Chuck's father, Charles, also uses ableist language and is generally an awful human being. He uses the r-slur in season 3, along with the phrase "physical moron", and degrades his brother-in-law on the basis that the man has microcephaly. He also calls Native American people "Indians". You're supposed to dislike him to an extent, but mainly, the writers seem to encourage viewers to laugh at his cruelty and racism/sexism/ableism/etc. It's rarely challenged in any meaningful way.

Ari Spyros leering at Bonnie, the target of his unrequited, sleazy advances in S04E09.
Martina Slovis' rapist (Ari Spyros) remains an established side character, the seriousness of his crime undermined by the fact that he's treated as little more than an annoyance by the main characters. Beyond the rape (which is quickly brushed off by the writers), Spyros is given free reign to freshly sexually harass women with no repercussions, supposedly powerful female characters like Wendy Rhodes having meetings with female colleagues about how to manage Spyros, rather than just firing the creep outright.
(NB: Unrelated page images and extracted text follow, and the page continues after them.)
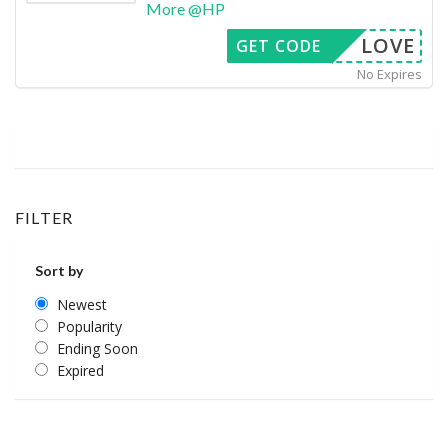
More @HP
LOVE
GET CODE
No Expires
FILTER
Sort by
Newest
Popularity
Ending Soon
Expired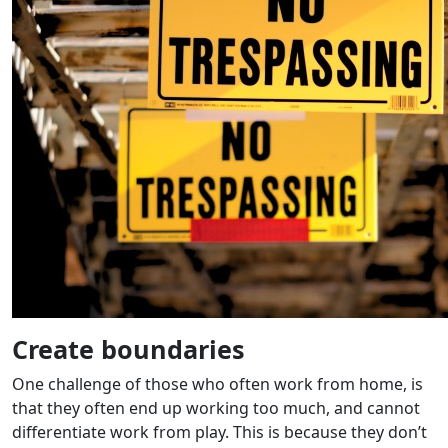
Create boundaries
One challenge of those who often work from home, is
that they often end up working too much, and cannot
differentiate work from play. This is because they don’t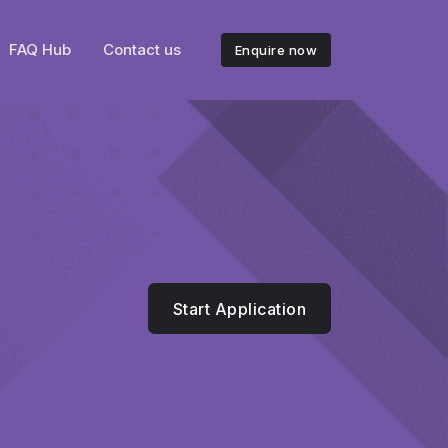
FAQ Hub
Contact us
Enquire now
Start Application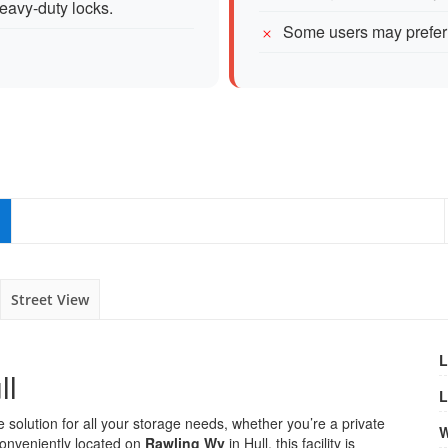
eavy-duty locks.
Some users may prefer 
Street View
L
ll
L
solution for all your storage needs, whether you’re a private
W
 Conveniently located on
Rawling Wy
in Hull, this facility is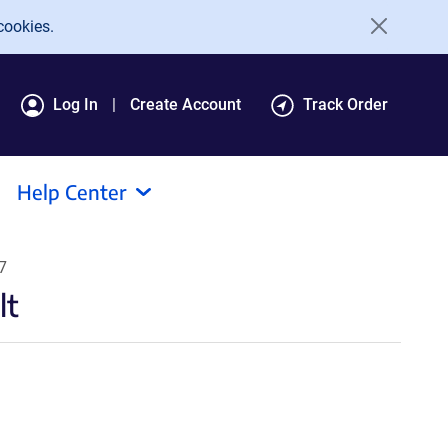
cookies.
Log In
Create Account
Track Order
Help Center
7
lt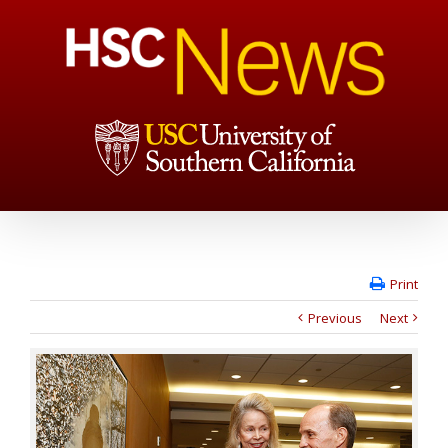
Print
Previous
Next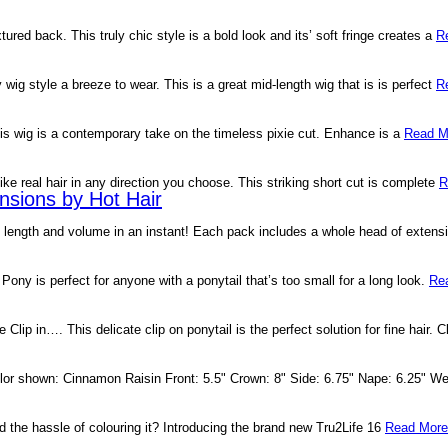
ured back. This truly chic style is a bold look and its’ soft fringe creates a
R
ig style a breeze to wear. This is a great mid-length wig that is is perfect
R
his wig is a contemporary take on the timeless pixie cut. Enhance is a
Read M
like real hair in any direction you choose. This striking short cut is complete
R
nsions by Hot Hair
e length and volume in an instant! Each pack includes a whole head of extens
Pony is perfect for anyone with a ponytail that’s too small for a long look.
Re
Clip in…. This delicate clip on ponytail is the perfect solution for fine hair. C
or shown: Cinnamon Raisin Front: 5.5" Crown: 8" Side: 6.75" Nape: 6.25" Wei
d the hassle of colouring it? Introducing the brand new Tru2Life 16
Read More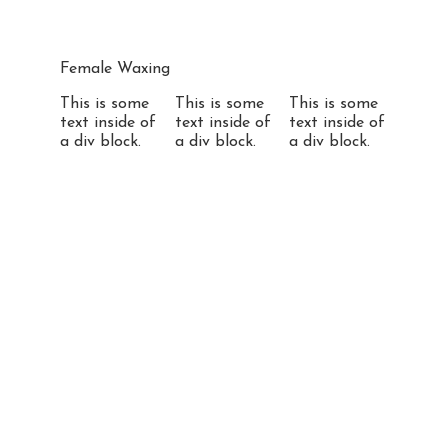
Female Waxing
This is some
This is some
This is some
text inside of
text inside of
text inside of
a div block.
a div block.
a div block.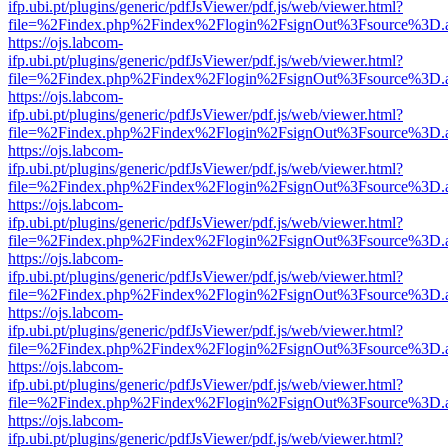
ifp.ubi.pt/plugins/generic/pdfJsViewer/pdf.js/web/viewer.html?
file=%2Findex.php%2Findex%2Flogin%2FsignOut%3Fsource%3D.ame
https://ojs.labcom-
ifp.ubi.pt/plugins/generic/pdfJsViewer/pdf.js/web/viewer.html?
file=%2Findex.php%2Findex%2Flogin%2FsignOut%3Fsource%3D.ame
https://ojs.labcom-
ifp.ubi.pt/plugins/generic/pdfJsViewer/pdf.js/web/viewer.html?
file=%2Findex.php%2Findex%2Flogin%2FsignOut%3Fsource%3D.ame
https://ojs.labcom-
ifp.ubi.pt/plugins/generic/pdfJsViewer/pdf.js/web/viewer.html?
file=%2Findex.php%2Findex%2Flogin%2FsignOut%3Fsource%3D.ame
https://ojs.labcom-
ifp.ubi.pt/plugins/generic/pdfJsViewer/pdf.js/web/viewer.html?
file=%2Findex.php%2Findex%2Flogin%2FsignOut%3Fsource%3D.ame
https://ojs.labcom-
ifp.ubi.pt/plugins/generic/pdfJsViewer/pdf.js/web/viewer.html?
file=%2Findex.php%2Findex%2Flogin%2FsignOut%3Fsource%3D.ame
https://ojs.labcom-
ifp.ubi.pt/plugins/generic/pdfJsViewer/pdf.js/web/viewer.html?
file=%2Findex.php%2Findex%2Flogin%2FsignOut%3Fsource%3D.ame
https://ojs.labcom-
ifp.ubi.pt/plugins/generic/pdfJsViewer/pdf.js/web/viewer.html?
file=%2Findex.php%2Findex%2Flogin%2FsignOut%3Fsource%3D.ame
https://ojs.labcom-
ifp.ubi.pt/plugins/generic/pdfJsViewer/pdf.js/web/viewer.html?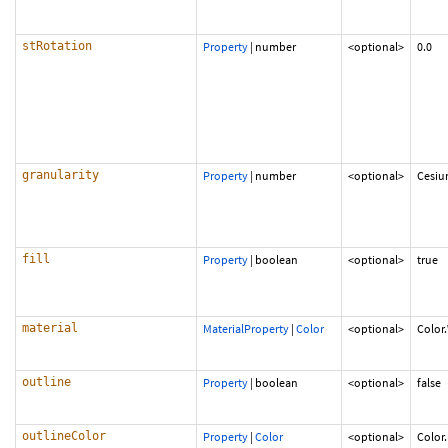
stRotation
Property
|
number
<optional>
0.0
granularity
Property
|
number
<optional>
Cesiu
fill
Property
|
boolean
<optional>
true
material
MaterialProperty
|
Color
<optional>
Color
outline
Property
|
boolean
<optional>
false
outlineColor
Property
|
Color
<optional>
Color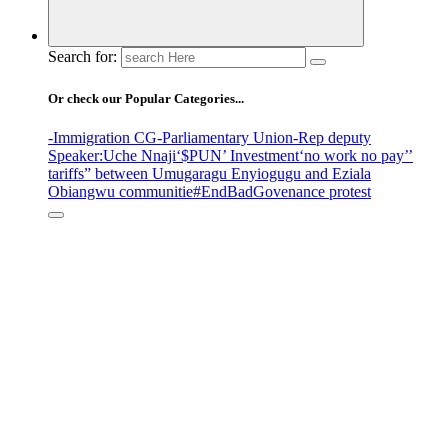
Search for:
Or check our Popular Categories...
-Immigration CG
-Parliamentary Union
-Rep deputy
Speaker
:Uche Nnaji
‘$PUN’ Investment
‘no work no pay’
’
tariffs
” between Umugaragu Enyiogugu and Eziala
Obiangwu communitie
#EndBadGovenance protest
If you want to watch Billions, you'll need to make your peace with the fact that a rapist is inexplicably allowed to grope and harass his way through workplaces which are supposedly all-powerful and fully capable of sending him packing. At one point, Bonnie (a female employee) seeks Wendy's help after Spyros and multiple other male employees have subjected her to inappropriate attention. In response, Wendy smiles placidly like there's nothing she or Bonnie can do except manage these adult colleagues as though they're just silly, misguided children. As I watched, I felt like screaming! How about showing them the door and making the seriousness of sexual harassment known? Aren't you influential people who can demand better, for fuck's sake? Isn't Wendy, particularly, supposed to be the all-powerful woman of the show? The same woman who held up a bottle of Viagra during a speech in which she psychologically dominated a room full of misogynistic cis men? The contradiction is exhausting.
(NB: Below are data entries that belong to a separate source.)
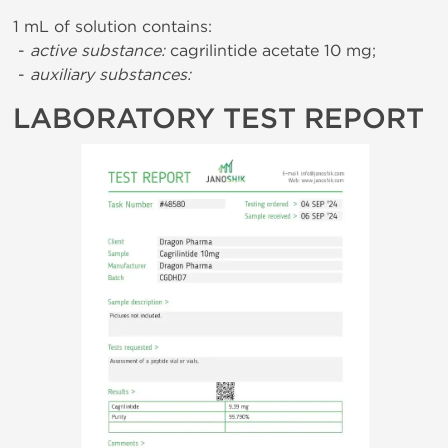
1 mL of solution contains:
-
active substance:
cagrilintide acetate 10 mg;
-
auxiliary substances:
LABORATORY TEST REPORT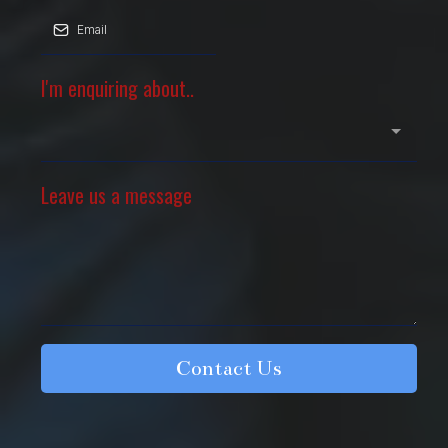
I'm enquiring about..
Leave us a message
Contact Us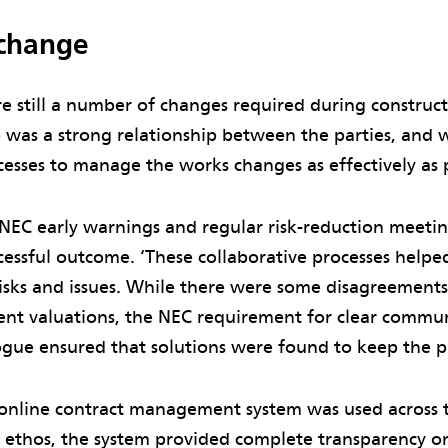
change
e still a number of changes required during construct
 was a strong relationship between the parties, and w
esses to manage the works changes as effectively as p
 NEC early warnings and regular risk-reduction meeti
cessful outcome. ‘These collaborative processes helped
isks and issues. While there were some disagreement
nt valuations, the NEC requirement for clear commu
ogue ensured that solutions were found to keep the pr
online contract management system was used across th
 ethos, the system provided complete transparency on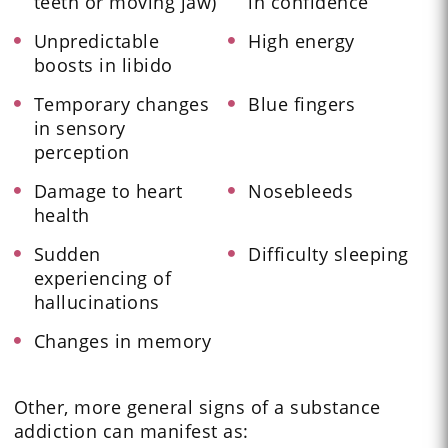
teeth or moving jaw)
in confidence
Unpredictable
High energy
boosts in libido
Temporary changes
Blue fingers
in sensory
perception
Damage to heart
Nosebleeds
health
Sudden
Difficulty sleeping
experiencing of
hallucinations
Changes in memory
Other, more general signs of a substance
addiction can manifest as:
In summary: Taylor Mason is compelling and Billions is far from perfect, although I did enjoy it enough to marathon all available episodes. Most of the acting, especially Paul Giamatti's performance as Chuck, is superb. Just prepare yourself for a whole host of nasty people and loose morals.
You're supposed to hate many of the characters in this show, which is much of the defence behind actions/beliefs that the writers never bother to properly challenge. You're supposed to look at the power imbalances that exist between the main characters and other people, in terms of financial security and ethnicity and all aspects of life, and reflect on how closely those imbalances match real life. But that justification doesn't mean the show is always easy to watch.
Season 7 Update:
I'm partway through the last season of Billions at the time of writing. In terms of the show's non-binary representation, Taylor remains largely the same, although they and other characters have become cardboard cutouts of previously fleshed-out personalities. Taylor seems to be utterly vacuous, with no opinions about reuniting with the man who caused permanent loss and conflict in their family. They've been reduced to snappy one-liners and boring dialogue. Any compelling storytelling has gone down the drain, even beyond Taylor.
Episode 3 features body shaming via small dick jokes. Lazy, misandristic, predictable, shallow crap that's permitted by mainstream media as long as it's exclusively directed at men. Bleagh.